In the Bavarian Salbuch of 1224 the villa Weizzenberch is mentioned as the property of the imperial ministers of Breitenstein near Königstein . In the second Duke cultivation of Wittelsbachs of 1280/85 is the bambergischen Official Weissenberg Vilseck assigned. The Hofmark was then a fiefdom of the Bamberg Monastery .

The lords of Weißenberg have been proven to be fiefdoms since the 15th century. In 1573 an heir to Ernst Weißenberger still pays hereditary homage . Shortly thereafter, the Hofmark passed into the hands of Hans Jörg von Wildenstein , who then sold it to his brother-in-law, Hans Friedrich von Freudenberg . In 1602 he sent the Hofmark to the Bishop of Bamberg in favor of his brother-in-law, d. H. he canceled the previous fiefdom for himself. In 1705 David Thun von Thunberg is named as the successor to the Lords of Freudenberg. At the end of the 18th century, the barons of Grafenreuth have been handed down as owners. In 1809 the Hofmark is owned by Baron von Podevils zu Wildenreuth.

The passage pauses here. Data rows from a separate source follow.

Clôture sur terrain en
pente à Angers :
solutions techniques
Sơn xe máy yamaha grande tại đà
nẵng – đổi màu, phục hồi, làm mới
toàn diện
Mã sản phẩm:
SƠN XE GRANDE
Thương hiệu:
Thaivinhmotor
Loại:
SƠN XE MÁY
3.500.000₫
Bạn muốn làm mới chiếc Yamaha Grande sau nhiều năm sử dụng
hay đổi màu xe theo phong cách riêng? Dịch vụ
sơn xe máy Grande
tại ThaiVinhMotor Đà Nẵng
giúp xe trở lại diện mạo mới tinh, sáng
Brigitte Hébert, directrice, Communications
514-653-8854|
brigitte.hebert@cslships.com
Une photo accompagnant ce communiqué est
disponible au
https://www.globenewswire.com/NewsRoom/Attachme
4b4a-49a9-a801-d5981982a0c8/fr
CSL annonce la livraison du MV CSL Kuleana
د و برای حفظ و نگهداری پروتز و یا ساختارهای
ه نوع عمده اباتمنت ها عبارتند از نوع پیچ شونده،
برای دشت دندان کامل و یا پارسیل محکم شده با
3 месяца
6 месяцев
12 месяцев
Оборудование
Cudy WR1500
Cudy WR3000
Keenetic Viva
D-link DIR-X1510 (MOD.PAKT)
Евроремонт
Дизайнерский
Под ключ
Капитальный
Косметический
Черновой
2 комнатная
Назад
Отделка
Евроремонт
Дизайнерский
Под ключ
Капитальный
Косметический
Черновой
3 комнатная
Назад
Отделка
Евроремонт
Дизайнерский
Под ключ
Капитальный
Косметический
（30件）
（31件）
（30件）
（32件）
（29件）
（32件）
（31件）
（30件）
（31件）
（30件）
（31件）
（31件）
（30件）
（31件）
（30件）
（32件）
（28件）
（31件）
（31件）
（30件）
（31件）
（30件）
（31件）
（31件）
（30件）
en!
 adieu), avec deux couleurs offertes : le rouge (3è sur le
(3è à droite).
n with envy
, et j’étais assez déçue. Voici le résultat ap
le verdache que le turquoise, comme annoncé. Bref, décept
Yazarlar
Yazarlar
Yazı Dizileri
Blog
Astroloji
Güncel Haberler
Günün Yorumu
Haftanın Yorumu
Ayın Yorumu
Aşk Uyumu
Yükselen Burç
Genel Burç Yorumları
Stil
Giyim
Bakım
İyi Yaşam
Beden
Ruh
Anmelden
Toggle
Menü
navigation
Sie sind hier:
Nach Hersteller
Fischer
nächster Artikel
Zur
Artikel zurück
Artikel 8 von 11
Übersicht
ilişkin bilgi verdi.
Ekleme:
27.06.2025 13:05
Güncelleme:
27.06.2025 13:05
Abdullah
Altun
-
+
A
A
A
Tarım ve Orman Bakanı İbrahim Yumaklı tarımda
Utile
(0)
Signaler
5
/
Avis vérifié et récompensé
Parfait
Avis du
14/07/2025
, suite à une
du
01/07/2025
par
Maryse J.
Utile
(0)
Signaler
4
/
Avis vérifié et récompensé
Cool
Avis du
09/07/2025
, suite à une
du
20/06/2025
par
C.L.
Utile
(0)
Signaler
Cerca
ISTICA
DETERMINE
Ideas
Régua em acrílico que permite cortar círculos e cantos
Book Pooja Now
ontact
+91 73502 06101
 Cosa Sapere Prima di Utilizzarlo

On June 30, 1818 Weißenberg is a municipality in the Sulzbach district court , which is incorporated into Edelsfeld on July 1, 1972.

Construction

The former castle is now a farm (Weißenberg 24). It is a two-storey, plastered solid building with a gable roof , the core of which is probably medieval. According to the Bavarian State Office for Monument Preservation , archaeological findings from the Middle Ages and early modern times have been secured in the area of ​​the former Hofmarkschloss Weißenberg, based on which it can be assumed that a medieval castle previously stood here.

literature

  • Stefan Helml: Castles and palaces in the Amberg-Sulzbach district . Druckhaus Oberpfalz, Amberg 1991, pp. 137–140.
  • Sixtus Lampl : Monuments in Bavaria - ensembles, architectural monuments, archaeological site monuments: Volume III. Upper Palatinate. Bavarian State Office for Monument Preservation (Ed.), Munich 1985.
  • Max Piendl: Duchy of Sulzbach, District Judge Sulzbach . (= Historical Atlas of Bavaria, Altbayern Series I, Issue 10). Commission for Bavarian State History. Verlag Michael Lassleben, Munich 1957, p. 70f.

Web links

Individual evidence

  1. send in the Early High German Dictionary, accessed on July 2, 2020.
  2. Picture of the building in the article Looking for the water veins Mittelbayerische Zeitung from August 14, 2015, accessed on July 4, 2020.
  3. Bavarian State Office for the Preservation of Monuments: Monuments of the community of Edelsfeld, monument number D-3-6436-0102, accessed on July 4, 2020.